A memorial to American Civil War hero Captain John Lonergan, a native of Carrick-on-Suir, will be unveiled by US Military Attaché Lieutenant Colonel Shawn Purvis on Saturday, May 8.

John Lonergan was born in Carrick on Suir on April 7, 1837, son of Thomas Lonergan and Mary Nolan. The couple who lived in the Rathclarish / Curraghdobbin area of Ballyneale before they moved to live in Sir John’s Road, where their son John was born.

The Lonergan family quite possibly had strong ties with the Slate Quarries area as that name is common to the district and when the Lonergans from Sir John’s Road emigrated to America in 1848 they settled in the slate quarries region of Vermont, as did other families from Ahenny and Windgap.

The nearest Irish relatives now to Captain John are the family of John Lonergan, Ballinacluna, Ballyneale.

In America, Thomas Lonergan resumed his trade of coopering in Winooski and when John and his brother Edmund came to working age they followed their father into the family business.

However by 1860, John’s thoughts turned to other things and he founded a militia group called “The Emmett Guard.” It is generally assumed that this group was formed as an armed wing of the Emmett Monument Association, an organisation that John O’Mahoney had helped found in 1855. At the time John Lonergan was organising his militia, other militia companies of Irishmen were being formed in most of the other large cities especially where there was a sizeable Irish population.
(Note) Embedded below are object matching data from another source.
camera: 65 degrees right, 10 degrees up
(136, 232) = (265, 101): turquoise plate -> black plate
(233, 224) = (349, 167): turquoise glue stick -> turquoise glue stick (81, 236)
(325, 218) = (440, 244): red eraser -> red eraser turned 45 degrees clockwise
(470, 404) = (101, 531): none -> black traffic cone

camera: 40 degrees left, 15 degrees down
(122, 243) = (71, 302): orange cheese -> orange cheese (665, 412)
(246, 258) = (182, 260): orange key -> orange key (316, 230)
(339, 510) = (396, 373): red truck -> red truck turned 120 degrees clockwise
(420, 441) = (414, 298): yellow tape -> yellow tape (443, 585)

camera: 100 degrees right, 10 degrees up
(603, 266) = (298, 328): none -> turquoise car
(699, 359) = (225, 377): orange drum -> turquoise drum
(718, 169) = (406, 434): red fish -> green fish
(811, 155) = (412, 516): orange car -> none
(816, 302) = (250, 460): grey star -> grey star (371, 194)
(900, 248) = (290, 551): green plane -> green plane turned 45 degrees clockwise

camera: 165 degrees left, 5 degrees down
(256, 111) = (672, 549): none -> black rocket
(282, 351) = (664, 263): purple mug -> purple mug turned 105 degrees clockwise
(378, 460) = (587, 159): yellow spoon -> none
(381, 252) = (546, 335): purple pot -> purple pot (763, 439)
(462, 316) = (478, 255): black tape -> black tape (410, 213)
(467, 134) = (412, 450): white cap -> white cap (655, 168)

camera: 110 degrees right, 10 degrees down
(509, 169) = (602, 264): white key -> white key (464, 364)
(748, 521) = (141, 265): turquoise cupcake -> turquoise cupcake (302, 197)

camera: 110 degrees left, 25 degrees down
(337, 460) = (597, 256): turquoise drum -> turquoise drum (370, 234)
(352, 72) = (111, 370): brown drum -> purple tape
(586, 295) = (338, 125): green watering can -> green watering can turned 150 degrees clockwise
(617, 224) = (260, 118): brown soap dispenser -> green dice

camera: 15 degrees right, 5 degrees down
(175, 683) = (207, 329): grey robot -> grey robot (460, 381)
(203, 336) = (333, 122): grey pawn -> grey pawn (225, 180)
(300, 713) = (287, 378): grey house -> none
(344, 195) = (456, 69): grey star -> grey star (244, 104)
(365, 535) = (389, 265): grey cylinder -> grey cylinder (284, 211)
John had actively recruited for his regiment among the Irish slate quarrymen in Rutland just north of his home in Burlington. In July 1863, John Lonergan led his Emmett Guards into action with spectacular results.

The Battle of Gettysburg is one of the most famous battles of the American Civil War and the Carrick on Suir man played a gallant role in that engagement - for his actions he was awarded America’s highest honour ‘The Congressional Medal of Honour’.

John’s military career did not end there for he was also heavily involved in the Fenian movement and was a prominent figure in the Vermont organisation. He was an active participant in the ill-fated incursions into Canada in 1886 and 1870.

In later life, John spent some time as a newspaperman founding a publication called The Irish Watchman, in Burlington. This paper folded after a few months but interestingly, his son went on to become editor of the Montreal Gazette.

John had a few unsuccessful business ventures before becoming an employee of the United States Customs working at the Canadian border.

John Lonergan died in Montreal in 1902 and his remains were taken to Burlington where he was buried with full military honours.

Since the unveiling day arrangements were announced a few weeks ago, the local committee has been informed that Bill McKone author of “Vermont’s Irish Rebel” will be unable to attend due to personal reasons.